**Problem to solve**
Once the images are removed, repeat all of the entries exactly.

Hardware project source files
----------
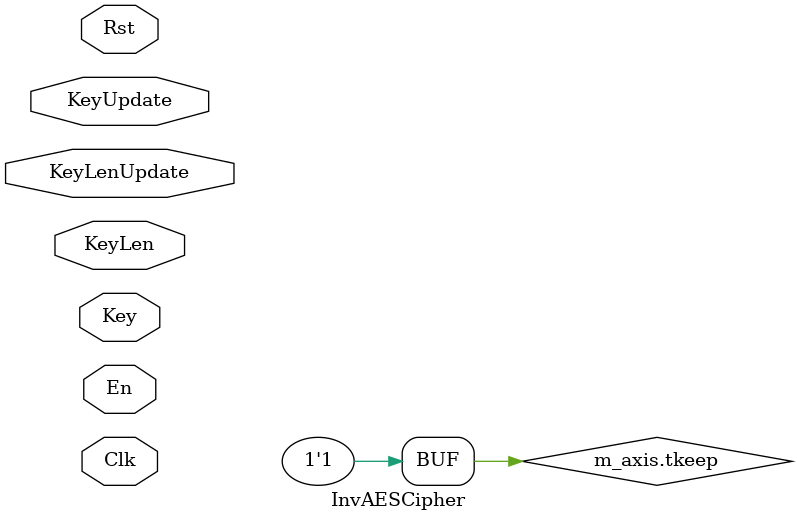
<source format=sv>
`timescale 1ns / 1ps

/*
    AES InvCipher
    Supports AES-128, AES-192, and AES-256
    The wheel key is updated only when necessary
*/
module InvAESCipher(
	input  wire logic         Clk,
    input  wire logic         Rst,
    input  wire logic         En,
    input  wire logic [1:0]   KeyLen,        // 00:128, 01:192, 10:256
	input  wire logic [255:0] Key,           // Top alignment
    input  wire logic         KeyUpdate,     // Update pulse
    input  wire logic         KeyLenUpdate,  // Update pulse

    my_axis_if.slave          s_axis,        // Ciphertext 8-bit input
    my_axis_if.master         m_axis         // Plaintext 128-bit output
);
	typedef enum logic [2:0] {
        IDLE    = 3'd0,
        INPUT   = 3'd1, 
        KEY_GEN = 3'd2,
        S0      = 3'd3, 
        S1      = 3'd4, 
        S2      = 3'd5, 
        OUTPUT  = 3'd6  
    } state_t;
		
	logic [127:0] DataInBufReg, DataInBufNext;
    logic [3:0]   InByteCnt, InByteCntNext;
	logic [255:0] KeyReg, KeyNext;
    logic [1:0]   KeyLenReg, KeyLenNext;

    state_t       StateReg, StateNext;
	logic [3:0]   NReg, NNext;    
	logic [127:0] DReg, DNext;
    logic [127:0] DNext1, DNext2, DNext3;
    
    logic [31:0]  ExpWord;
    logic [5:0]   ExpIndex;
    logic         ExpValid;
    logic         ExpDone;
    logic         ExpStart;
    logic         NeedExpansion;
    
    // Round Keys Storage (Max 15 rounds for AES-256)
    logic [127:0] RoundKeys [0:14];   
    logic [127:0] CurrentRoundKey;
    assign CurrentRoundKey = RoundKeys[NReg];

    // Key Expander Instance
    KeyExpander U_KeyExp(
        .Clk(Clk),
        .Rst(Rst),
        .En(En),
        .Start(ExpStart),
        .KeyLen(KeyLenNext), 
        .KeyIn(KeyNext),     
        .WordOut(ExpWord),
        .WordIndex(ExpIndex),
        .Valid(ExpValid),
        .Done(ExpDone)
    );
    
    // Store Round Keys
    always_ff @(posedge Clk) begin
        if(Rst || !En) begin
            for(int k=0; k<15; k=k+1) RoundKeys[k] <= '0;
        end else if(ExpValid) begin
            case(ExpIndex[1:0])
                2'b00: RoundKeys[ExpIndex[5:2]][127:96] <= ExpWord;
                2'b01: RoundKeys[ExpIndex[5:2]][95:64]  <= ExpWord;
                2'b10: RoundKeys[ExpIndex[5:2]][63:32]  <= ExpWord;
                2'b11: RoundKeys[ExpIndex[5:2]][31:0]   <= ExpWord;
            endcase
        end
    end
    
    // Determine Max Rounds
    logic [3:0] MaxRounds;
    always_comb begin
        case(KeyLenReg)
            2'b00: MaxRounds = 10;
            2'b01: MaxRounds = 12;
            2'b10: MaxRounds = 14;
            default: MaxRounds = 10;
        endcase
    end
    
    // NeedExpansion Logic
    always_ff @(posedge Clk) begin
        if(Rst || !En) begin
            NeedExpansion <= 1'b1;
        end else if(KeyUpdate || KeyLenUpdate) begin
            NeedExpansion <= 1'b1;
        end else if(ExpDone) begin
            NeedExpansion <= 1'b0;
        end
    end
    	
	always_ff @(posedge Clk) begin
		if(Rst || !En) begin
			DataInBufReg  <= '0;
            InByteCnt  <= '0;
            DReg       <= '0;
			KeyReg     <= '0;
            KeyLenReg  <= '0;
			NReg       <= '0;
			StateReg   <= IDLE;
		end
		else begin
			DataInBufReg  <= DataInBufNext;
            InByteCnt  <= InByteCntNext;
            DReg       <= DNext;
			KeyReg     <= KeyNext;
            KeyLenReg  <= KeyLenNext;
			NReg       <= NNext;
			StateReg   <= StateNext;
		end
	end
	
	always_comb begin
		StateNext   = StateReg;
		DataInBufNext = DataInBufReg;
        InByteCntNext = InByteCnt;
        DNext       = DReg;
		KeyNext     = KeyReg;
        KeyLenNext  = KeyLenReg;
		NNext       = NReg;
        ExpStart    = 1'b0;
        
        // Axis defaults
        s_axis.tready = 1'b0;
        m_axis.tvalid = 1'b0;
        m_axis.tdata  = '0;
        m_axis.tkeep  = '1;
        m_axis.tlast  = 1'b0;;
        
		case(StateReg)
            IDLE: begin
                InByteCntNext = 4'd0;
                s_axis.tready = En;
                if (s_axis.tvalid && En) begin
                    DataInBufNext[127 - (InByteCnt * 8) -: 8] = s_axis.tdata;
                    InByteCntNext = 4'd1;                    
                    if (NeedExpansion) begin
                        KeyNext    = Key;
                        KeyLenNext = KeyLen;
                        ExpStart   = 1;
                        StateNext  = KEY_GEN;
                    end else begin
                        StateNext  = INPUT;
                    end
                end
			end
            // Collect the complete plaintext block
            INPUT: begin
                s_axis.tready = 1'b1;
                if (s_axis.tvalid) begin
                    DataInBufNext[127 - (InByteCnt * 8) -: 8] = s_axis.tdata;
                    // Collection completed
                    if (InByteCnt == 4'd15) begin
                        DNext = DataInBufNext; 
                        StateNext = S0;
                    end else begin
                        InByteCntNext = InByteCnt + 1;
                    end
                end
            end            
            // Wait for Key Expansion to complete
            KEY_GEN: begin           
                if(ExpDone) begin
                    StateNext = INPUT;
                end
            end           
            // Round 0 (Last Round Key)
			S0: begin
					DNext = DNext1; 
					NNext = MaxRounds - 1; 
					StateNext = S1;
			end            
            // Rounds 1 to Nr-1
			S1: begin               
				DNext = DNext2; 
                if (NReg == 1) begin
                    StateNext = S2;
                end else begin
				    NNext = NReg - 1;
                end
			end    
            // Round Nr (Key 0)
			S2: begin
                DNext = DNext3;
                StateNext  = OUTPUT;
			end            
            // Output of ciphertext block
            OUTPUT: begin
                m_axis.tvalid = 1'b1;
                m_axis.tdata  = DReg;
                m_axis.tlast  = 1'b1;                
                if (m_axis.tready) begin
                    StateNext = IDLE;
                end
            end
            default: begin
                StateNext = IDLE;
            end
		endcase
	end
	
    // Round Instances
    InvRoundFirst   UR0(.DataIn(DReg), .Key(RoundKeys[MaxRounds]), .DataOut(DNext1));		
    InvRoundGeneral UR1(.DataIn(DReg), .Key(CurrentRoundKey),      .DataOut(DNext2));	
    InvRoundEnd     UR2(.DataIn(DReg), .Key(RoundKeys[0]),         .DataOut(DNext3)); 

endmodule

</source>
----------
**Written response**
<source format=sv>
`timescale 1ns / 1ps

/*
    AES InvCipher
    Supports AES-128, AES-192, and AES-256
    The wheel key is updated only when necessary
*/
module InvAESCipher(
	input  wire logic         Clk,
    input  wire logic         Rst,
    input  wire logic         En,
    input  wire logic [1:0]   KeyLen,        // 00:128, 01:192, 10:256
	input  wire logic [255:0] Key,           // Top alignment
    input  wire logic         KeyUpdate,     // Update pulse
    input  wire logic         KeyLenUpdate,  // Update pulse

    my_axis_if.slave          s_axis,        // Ciphertext 8-bit input
    my_axis_if.master         m_axis         // Plaintext 128-bit output
);
	typedef enum logic [2:0] {
        IDLE    = 3'd0,
        INPUT   = 3'd1, 
        KEY_GEN = 3'd2,
        S0      = 3'd3, 
        S1      = 3'd4, 
        S2      = 3'd5, 
        OUTPUT  = 3'd6  
    } state_t;
		
	logic [127:0] DataInBufReg, DataInBufNext;
    logic [3:0]   InByteCnt, InByteCntNext;
	logic [255:0] KeyReg, KeyNext;
    logic [1:0]   KeyLenReg, KeyLenNext;

    state_t       StateReg, StateNext;
	logic [3:0]   NReg, NNext;    
	logic [127:0] DReg, DNext;
    logic [127:0] DNext1, DNext2, DNext3;
    
    logic [31:0]  ExpWord;
    logic [5:0]   ExpIndex;
    logic         ExpValid;
    logic         ExpDone;
    logic         ExpStart;
    logic         NeedExpansion;
    
    // Round Keys Storage (Max 15 rounds for AES-256)
    logic [127:0] RoundKeys [0:14];   
    logic [127:0] CurrentRoundKey;
    assign CurrentRoundKey = RoundKeys[NReg];

    // Key Expander Instance
    KeyExpander U_KeyExp(
        .Clk(Clk),
        .Rst(Rst),
        .En(En),
        .Start(ExpStart),
        .KeyLen(KeyLenNext), 
        .KeyIn(KeyNext),     
        .WordOut(ExpWord),
        .WordIndex(ExpIndex),
        .Valid(ExpValid),
        .Done(ExpDone)
    );
    
    // Store Round Keys
    always_ff @(posedge Clk) begin
        if(Rst || !En) begin
            for(int k=0; k<15; k=k+1) RoundKeys[k] <= '0;
        end else if(ExpValid) begin
            case(ExpIndex[1:0])
                2'b00: RoundKeys[ExpIndex[5:2]][127:96] <= ExpWord;
                2'b01: RoundKeys[ExpIndex[5:2]][95:64]  <= ExpWord;
                2'b10: RoundKeys[ExpIndex[5:2]][63:32]  <= ExpWord;
                2'b11: RoundKeys[ExpIndex[5:2]][31:0]   <= ExpWord;
            endcase
        end
    end
    
    // Determine Max Rounds
    logic [3:0] MaxRounds;
    always_comb begin
        case(KeyLenReg)
            2'b00: MaxRounds = 10;
            2'b01: MaxRounds = 12;
            2'b10: MaxRounds = 14;
            default: MaxRounds = 10;
        endcase
    end
    
    // NeedExpansion Logic
    always_ff @(posedge Clk) begin
        if(Rst || !En) begin
            NeedExpansion <= 1'b1;
        end else if(KeyUpdate || KeyLenUpdate) begin
            NeedExpansion <= 1'b1;
        end else if(ExpDone) begin
            NeedExpansion <= 1'b0;
        end
    end
    	
	always_ff @(posedge Clk) begin
		if(Rst || !En) begin
			DataInBufReg  <= '0;
            InByteCnt  <= '0;
            DReg       <= '0;
			KeyReg     <= '0;
            KeyLenReg  <= '0;
			NReg       <= '0;
			StateReg   <= IDLE;
		end
		else begin
			DataInBufReg  <= DataInBufNext;
            InByteCnt  <= InByteCntNext;
            DReg       <= DNext;
			KeyReg     <= KeyNext;
            KeyLenReg  <= KeyLenNext;
			NReg       <= NNext;
			StateReg   <= StateNext;
		end
	end
	
	always_comb begin
		StateNext   = StateReg;
		DataInBufNext = DataInBufReg;
        InByteCntNext = InByteCnt;
        DNext       = DReg;
		KeyNext     = KeyReg;
        KeyLenNext  = KeyLenReg;
		NNext       = NReg;
        ExpStart    = 1'b0;
        
        // Axis defaults
        s_axis.tready = 1'b0;
        m_axis.tvalid = 1'b0;
        m_axis.tdata  = '0;
        m_axis.tkeep  = '1;
        m_axis.tlast  = 1'b0;;
        
		case(StateReg)
            IDLE: begin
                InByteCntNext = 4'd0;
                s_axis.tready = En;
                if (s_axis.tvalid && En) begin
                    DataInBufNext[127 - (InByteCnt * 8) -: 8] = s_axis.tdata;
                    InByteCntNext = 4'd1;                    
                    if (NeedExpansion) begin
                        KeyNext    = Key;
                        KeyLenNext = KeyLen;
                        ExpStart   = 1;
                        StateNext  = KEY_GEN;
                    end else begin
                        StateNext  = INPUT;
                    end
                end
			end
            // Collect the complete plaintext block
            INPUT: begin
                s_axis.tready = 1'b1;
                if (s_axis.tvalid) begin
                    DataInBufNext[127 - (InByteCnt * 8) -: 8] = s_axis.tdata;
                    // Collection completed
                    if (InByteCnt == 4'd15) begin
                        DNext = DataInBufNext; 
                        StateNext = S0;
                    end else begin
                        InByteCntNext = InByteCnt + 1;
                    end
                end
            end            
            // Wait for Key Expansion to complete
            KEY_GEN: begin           
                if(ExpDone) begin
                    StateNext = INPUT;
                end
            end           
            // Round 0 (Last Round Key)
			S0: begin
					DNext = DNext1; 
					NNext = MaxRounds - 1; 
					StateNext = S1;
			end            
            // Rounds 1 to Nr-1
			S1: begin               
				DNext = DNext2; 
                if (NReg == 1) begin
                    StateNext = S2;
                end else begin
				    NNext = NReg - 1;
                end
			end    
            // Round Nr (Key 0)
			S2: begin
                DNext = DNext3;
                StateNext  = OUTPUT;
			end            
            // Output of ciphertext block
            OUTPUT: begin
                m_axis.tvalid = 1'b1;
                m_axis.tdata  = DReg;
                m_axis.tlast  = 1'b1;                
                if (m_axis.tready) begin
                    StateNext = IDLE;
                end
            end
            default: begin
                StateNext = IDLE;
            end
		endcase
	end
	
    // Round Instances
    InvRoundFirst   UR0(.DataIn(DReg), .Key(RoundKeys[MaxRounds]), .DataOut(DNext1));		
    InvRoundGeneral UR1(.DataIn(DReg), .Key(CurrentRoundKey),      .DataOut(DNext2));	
    InvRoundEnd     UR2(.DataIn(DReg), .Key(RoundKeys[0]),         .DataOut(DNext3)); 

endmodule

</source>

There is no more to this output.